Un rappel des obligations internationales
Le rapporteur rappelle le cadre juridique international : les États sont tenus, en vertu des traités de l’ONU, de garantir que le droit au logement et d’autres droits économiques, sociaux et culturels soient exercés sans discrimination. Il en conclut que l’application de ces nouvelles règles « peut conduire, lorsqu'elle s'applique au domaine des aides publiques au logement, à de l'exclusion sociale et de la ségrégation géographique ».
« Les États s'engagent, selon les traités de l'Onu, à faire en sorte que le droit au logement ainsi que d'autres droits économiques, sociaux et culturels soient exercés sans discrimination. » — Koldo Casla
Des conséquences pratiques sur l’accès au logement
Le rapporteur attire l’attention sur un mécanisme d’attribution déjà en place : la plupart des logements sociaux sont alloués aux demandeurs qui résident depuis au moins cinq ans dans la commune. Combinée aux nouvelles conditions — emploi ou orientation vers le VDAB et exigence linguistique renforcée — cette règle pourrait, selon lui, accentuer la vulnérabilité des nouveaux arrivants et des personnes en situation précaire.
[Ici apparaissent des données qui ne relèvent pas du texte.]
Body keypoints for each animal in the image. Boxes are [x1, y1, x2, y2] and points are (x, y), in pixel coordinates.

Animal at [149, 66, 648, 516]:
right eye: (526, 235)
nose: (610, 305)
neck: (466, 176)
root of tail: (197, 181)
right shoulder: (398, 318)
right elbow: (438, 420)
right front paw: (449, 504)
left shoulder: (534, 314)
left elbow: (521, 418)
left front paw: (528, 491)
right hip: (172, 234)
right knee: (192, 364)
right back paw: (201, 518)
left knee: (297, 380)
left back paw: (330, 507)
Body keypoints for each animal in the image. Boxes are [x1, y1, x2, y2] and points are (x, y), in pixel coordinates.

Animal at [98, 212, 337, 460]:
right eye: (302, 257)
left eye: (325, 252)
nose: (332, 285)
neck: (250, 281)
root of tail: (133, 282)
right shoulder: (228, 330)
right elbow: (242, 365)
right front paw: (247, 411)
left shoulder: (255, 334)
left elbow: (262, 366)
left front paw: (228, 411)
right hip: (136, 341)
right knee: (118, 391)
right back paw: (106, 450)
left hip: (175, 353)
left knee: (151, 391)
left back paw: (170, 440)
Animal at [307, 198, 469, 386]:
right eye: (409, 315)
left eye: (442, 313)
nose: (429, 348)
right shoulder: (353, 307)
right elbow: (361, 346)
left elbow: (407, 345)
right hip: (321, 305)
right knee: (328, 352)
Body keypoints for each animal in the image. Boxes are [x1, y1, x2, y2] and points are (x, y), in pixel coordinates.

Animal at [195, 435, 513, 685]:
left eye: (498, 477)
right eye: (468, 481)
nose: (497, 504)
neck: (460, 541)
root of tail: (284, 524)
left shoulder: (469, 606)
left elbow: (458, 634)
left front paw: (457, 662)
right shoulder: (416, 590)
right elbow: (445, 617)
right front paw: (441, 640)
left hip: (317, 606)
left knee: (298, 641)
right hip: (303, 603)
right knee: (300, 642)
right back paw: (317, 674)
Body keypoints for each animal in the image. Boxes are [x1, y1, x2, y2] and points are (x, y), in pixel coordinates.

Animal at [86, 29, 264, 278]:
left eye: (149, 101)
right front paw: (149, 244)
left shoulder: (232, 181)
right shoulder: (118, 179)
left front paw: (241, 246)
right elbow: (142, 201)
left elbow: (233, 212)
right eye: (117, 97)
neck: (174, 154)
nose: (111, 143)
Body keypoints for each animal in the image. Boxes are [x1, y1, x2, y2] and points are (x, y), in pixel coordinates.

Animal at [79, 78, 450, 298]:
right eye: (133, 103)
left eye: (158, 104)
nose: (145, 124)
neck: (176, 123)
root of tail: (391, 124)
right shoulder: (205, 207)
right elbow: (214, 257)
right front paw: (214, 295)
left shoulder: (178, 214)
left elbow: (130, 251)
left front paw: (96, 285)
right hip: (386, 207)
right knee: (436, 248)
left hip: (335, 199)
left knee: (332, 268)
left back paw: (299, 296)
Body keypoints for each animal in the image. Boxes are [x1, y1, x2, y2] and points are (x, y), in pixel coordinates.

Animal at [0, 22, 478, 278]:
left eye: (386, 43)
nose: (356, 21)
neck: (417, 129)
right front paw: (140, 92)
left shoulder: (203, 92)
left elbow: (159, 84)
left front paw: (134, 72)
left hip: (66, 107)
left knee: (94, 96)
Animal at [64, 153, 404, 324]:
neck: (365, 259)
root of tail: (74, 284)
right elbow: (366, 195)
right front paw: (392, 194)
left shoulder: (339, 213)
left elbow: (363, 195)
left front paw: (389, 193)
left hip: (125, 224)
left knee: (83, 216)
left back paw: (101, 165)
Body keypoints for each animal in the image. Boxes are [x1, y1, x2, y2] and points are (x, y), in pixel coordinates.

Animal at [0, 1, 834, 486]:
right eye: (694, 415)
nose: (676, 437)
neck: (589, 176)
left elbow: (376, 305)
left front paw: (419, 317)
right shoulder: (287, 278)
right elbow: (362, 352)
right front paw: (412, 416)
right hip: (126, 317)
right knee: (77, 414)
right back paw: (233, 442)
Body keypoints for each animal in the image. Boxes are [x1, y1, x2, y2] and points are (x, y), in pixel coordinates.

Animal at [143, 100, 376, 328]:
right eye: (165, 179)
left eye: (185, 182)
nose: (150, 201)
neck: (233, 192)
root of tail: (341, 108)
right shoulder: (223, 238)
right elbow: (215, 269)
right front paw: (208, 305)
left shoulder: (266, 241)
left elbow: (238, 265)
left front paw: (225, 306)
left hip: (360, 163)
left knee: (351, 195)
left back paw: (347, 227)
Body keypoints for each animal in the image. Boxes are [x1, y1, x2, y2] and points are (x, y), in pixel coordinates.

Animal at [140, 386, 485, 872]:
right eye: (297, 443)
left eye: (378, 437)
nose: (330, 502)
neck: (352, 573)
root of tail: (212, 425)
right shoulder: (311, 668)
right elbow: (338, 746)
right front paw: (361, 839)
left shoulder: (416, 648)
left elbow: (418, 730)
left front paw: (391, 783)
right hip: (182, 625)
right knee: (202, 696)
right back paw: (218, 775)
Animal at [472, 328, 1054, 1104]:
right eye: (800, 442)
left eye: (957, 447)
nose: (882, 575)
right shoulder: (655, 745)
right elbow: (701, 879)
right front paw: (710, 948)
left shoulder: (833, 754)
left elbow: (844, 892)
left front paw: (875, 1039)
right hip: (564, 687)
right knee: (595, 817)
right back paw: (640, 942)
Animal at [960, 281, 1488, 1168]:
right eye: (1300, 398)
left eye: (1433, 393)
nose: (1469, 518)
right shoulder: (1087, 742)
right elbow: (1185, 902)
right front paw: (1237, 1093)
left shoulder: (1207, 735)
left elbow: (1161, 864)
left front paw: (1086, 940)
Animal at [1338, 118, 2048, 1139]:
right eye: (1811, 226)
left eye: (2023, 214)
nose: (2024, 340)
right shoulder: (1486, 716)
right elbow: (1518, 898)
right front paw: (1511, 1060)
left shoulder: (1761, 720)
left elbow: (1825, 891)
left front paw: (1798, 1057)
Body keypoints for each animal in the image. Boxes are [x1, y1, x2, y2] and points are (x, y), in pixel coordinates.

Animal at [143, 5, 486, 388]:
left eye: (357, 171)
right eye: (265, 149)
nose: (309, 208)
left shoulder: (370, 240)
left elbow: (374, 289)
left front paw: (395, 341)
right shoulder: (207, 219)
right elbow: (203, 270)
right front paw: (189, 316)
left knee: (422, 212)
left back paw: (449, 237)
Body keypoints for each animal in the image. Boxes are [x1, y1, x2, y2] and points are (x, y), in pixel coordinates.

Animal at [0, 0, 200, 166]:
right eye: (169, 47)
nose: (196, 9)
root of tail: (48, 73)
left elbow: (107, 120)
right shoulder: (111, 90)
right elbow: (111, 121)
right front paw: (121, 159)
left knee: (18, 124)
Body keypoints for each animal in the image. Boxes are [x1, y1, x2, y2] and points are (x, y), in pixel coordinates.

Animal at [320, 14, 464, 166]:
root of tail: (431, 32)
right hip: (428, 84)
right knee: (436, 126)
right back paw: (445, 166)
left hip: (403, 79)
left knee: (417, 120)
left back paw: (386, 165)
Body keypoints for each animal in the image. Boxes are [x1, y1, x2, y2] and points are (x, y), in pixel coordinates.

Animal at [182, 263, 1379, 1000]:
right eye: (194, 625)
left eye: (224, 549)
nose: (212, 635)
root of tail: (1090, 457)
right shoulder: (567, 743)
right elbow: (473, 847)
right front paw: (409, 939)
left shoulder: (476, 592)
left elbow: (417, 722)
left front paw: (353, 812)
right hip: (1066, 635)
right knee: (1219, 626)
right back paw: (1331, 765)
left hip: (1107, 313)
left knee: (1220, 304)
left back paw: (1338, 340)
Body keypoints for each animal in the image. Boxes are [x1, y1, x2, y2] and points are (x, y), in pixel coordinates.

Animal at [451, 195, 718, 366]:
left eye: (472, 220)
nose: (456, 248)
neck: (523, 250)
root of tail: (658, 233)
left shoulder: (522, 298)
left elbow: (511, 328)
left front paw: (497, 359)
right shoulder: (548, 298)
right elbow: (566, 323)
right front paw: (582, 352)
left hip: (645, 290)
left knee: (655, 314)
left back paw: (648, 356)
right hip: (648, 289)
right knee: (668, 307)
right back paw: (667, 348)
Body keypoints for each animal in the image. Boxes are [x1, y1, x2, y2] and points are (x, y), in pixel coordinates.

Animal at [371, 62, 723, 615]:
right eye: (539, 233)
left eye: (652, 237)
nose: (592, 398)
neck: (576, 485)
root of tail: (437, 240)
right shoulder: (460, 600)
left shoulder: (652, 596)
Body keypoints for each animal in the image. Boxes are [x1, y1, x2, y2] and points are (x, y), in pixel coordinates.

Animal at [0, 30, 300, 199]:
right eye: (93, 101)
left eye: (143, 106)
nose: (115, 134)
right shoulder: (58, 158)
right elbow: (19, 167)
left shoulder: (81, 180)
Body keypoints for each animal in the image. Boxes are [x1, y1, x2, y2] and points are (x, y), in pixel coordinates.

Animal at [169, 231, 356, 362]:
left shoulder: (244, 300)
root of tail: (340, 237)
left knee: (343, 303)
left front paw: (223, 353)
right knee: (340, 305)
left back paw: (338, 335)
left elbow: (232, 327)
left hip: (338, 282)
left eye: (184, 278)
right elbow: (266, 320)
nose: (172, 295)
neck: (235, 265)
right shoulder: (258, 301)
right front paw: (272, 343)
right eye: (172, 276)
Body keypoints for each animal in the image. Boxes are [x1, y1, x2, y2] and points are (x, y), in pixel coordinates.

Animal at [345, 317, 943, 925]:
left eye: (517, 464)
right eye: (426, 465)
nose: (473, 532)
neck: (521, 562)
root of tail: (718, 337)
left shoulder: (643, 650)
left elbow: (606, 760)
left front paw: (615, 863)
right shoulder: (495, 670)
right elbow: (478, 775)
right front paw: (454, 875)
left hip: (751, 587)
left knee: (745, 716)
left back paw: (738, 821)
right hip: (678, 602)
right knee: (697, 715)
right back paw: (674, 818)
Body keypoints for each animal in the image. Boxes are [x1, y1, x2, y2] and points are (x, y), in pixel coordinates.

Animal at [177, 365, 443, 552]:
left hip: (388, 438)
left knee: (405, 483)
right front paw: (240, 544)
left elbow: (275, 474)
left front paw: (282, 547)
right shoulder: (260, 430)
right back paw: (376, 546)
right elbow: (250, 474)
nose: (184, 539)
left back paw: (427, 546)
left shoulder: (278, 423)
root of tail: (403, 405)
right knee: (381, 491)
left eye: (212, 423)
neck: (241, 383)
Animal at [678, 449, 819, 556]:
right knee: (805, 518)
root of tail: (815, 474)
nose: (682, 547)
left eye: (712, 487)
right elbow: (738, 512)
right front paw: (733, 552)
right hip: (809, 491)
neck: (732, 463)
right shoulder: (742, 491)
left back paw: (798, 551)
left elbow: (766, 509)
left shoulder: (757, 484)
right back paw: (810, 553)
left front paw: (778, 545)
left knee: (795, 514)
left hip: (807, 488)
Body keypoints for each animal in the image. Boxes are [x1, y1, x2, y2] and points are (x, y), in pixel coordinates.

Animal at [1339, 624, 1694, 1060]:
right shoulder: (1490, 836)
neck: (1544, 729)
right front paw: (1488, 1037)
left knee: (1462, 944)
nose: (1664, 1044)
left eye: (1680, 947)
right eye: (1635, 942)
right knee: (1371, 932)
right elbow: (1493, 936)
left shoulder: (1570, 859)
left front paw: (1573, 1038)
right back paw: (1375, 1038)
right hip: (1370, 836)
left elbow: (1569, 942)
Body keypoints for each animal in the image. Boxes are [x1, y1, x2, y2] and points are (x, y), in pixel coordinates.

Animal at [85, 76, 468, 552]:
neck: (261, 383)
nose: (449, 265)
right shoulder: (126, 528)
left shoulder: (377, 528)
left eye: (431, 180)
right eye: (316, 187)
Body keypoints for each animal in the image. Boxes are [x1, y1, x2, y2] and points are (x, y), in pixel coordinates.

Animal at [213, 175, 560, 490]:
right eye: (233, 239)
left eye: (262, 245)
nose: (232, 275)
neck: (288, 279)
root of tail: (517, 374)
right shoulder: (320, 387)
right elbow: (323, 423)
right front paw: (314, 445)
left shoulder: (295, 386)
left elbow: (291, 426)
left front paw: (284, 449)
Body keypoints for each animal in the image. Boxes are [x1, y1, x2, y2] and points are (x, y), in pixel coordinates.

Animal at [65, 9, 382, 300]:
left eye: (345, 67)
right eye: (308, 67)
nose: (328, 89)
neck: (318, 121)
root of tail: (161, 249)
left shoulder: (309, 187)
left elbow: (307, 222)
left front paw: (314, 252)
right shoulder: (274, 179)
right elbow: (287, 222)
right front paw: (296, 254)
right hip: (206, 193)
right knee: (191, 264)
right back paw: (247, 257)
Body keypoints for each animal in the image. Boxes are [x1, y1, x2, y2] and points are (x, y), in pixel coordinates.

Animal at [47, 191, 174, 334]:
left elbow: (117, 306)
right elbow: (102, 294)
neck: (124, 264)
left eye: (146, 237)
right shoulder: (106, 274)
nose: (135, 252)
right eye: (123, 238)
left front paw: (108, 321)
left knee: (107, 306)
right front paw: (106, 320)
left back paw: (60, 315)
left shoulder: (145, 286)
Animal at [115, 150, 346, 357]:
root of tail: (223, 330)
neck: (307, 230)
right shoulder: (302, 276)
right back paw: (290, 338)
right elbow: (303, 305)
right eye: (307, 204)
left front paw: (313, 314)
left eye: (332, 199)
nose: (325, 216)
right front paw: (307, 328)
- Entrée en vigueur des nouvelles règles : 1er janvier 2028
- Exigence linguistique : passage d’un niveau A2 à un niveau B1 en néerlandais
- Condition pour les personnes sans emploi : orientation vers le VDAB
- Critère d’ancienneté dans la commune pour l’attribution : 5 ans
| Situation | Avant | Après (2028) |
|---|---|---|
| Condition linguistique | A2 | B1 |
| Traitement des demandeurs sans emploi | Application limitée aux locataires effectifs | Obligation de se tourner vers le VDAB pour les demandeurs |
Réactions et suite
Le rapporteur appelle les autorités flamandes à appliquer le droit au logement « pour tous les migrants, indépendamment de leur nationalité, de leur statut administratif », conformément au droit international des réfugiés et aux droits de l’homme. Le cabinet de la ministre flamande du Logement, Melissa Depraetere (Vooruit), n'avait pas réagi au moment où le rapport a été rendu public.
Sur le plan politique, la critique d'un expert onusien place la Région flamande devant une tension classique du fédéralisme belge : l’exercice d’une compétence régionale — ici le logement social — se heurte aux obligations internationales de l’État belge et soulève des questions d’égalité d’accès pour des groupes vulnérables. Le débat pourrait désormais forcer un examen attentif des modalités pratiques d’application de ces nouvelles règles, et, le cas échéant, des ajustements pour respecter les engagements internationaux tout en poursuivant les objectifs linguistiques et d’insertion professionnelle affichés par la Flandre.
À court terme, la publication de ce rapport devrait relancer les échanges entre autorités locales, administrations régionales et organisations de défense des droits, et poser la question, déjà polémique, de l’arbitrage entre exigences d’intégration et impératif de non-discrimination dans l’accès au logement social.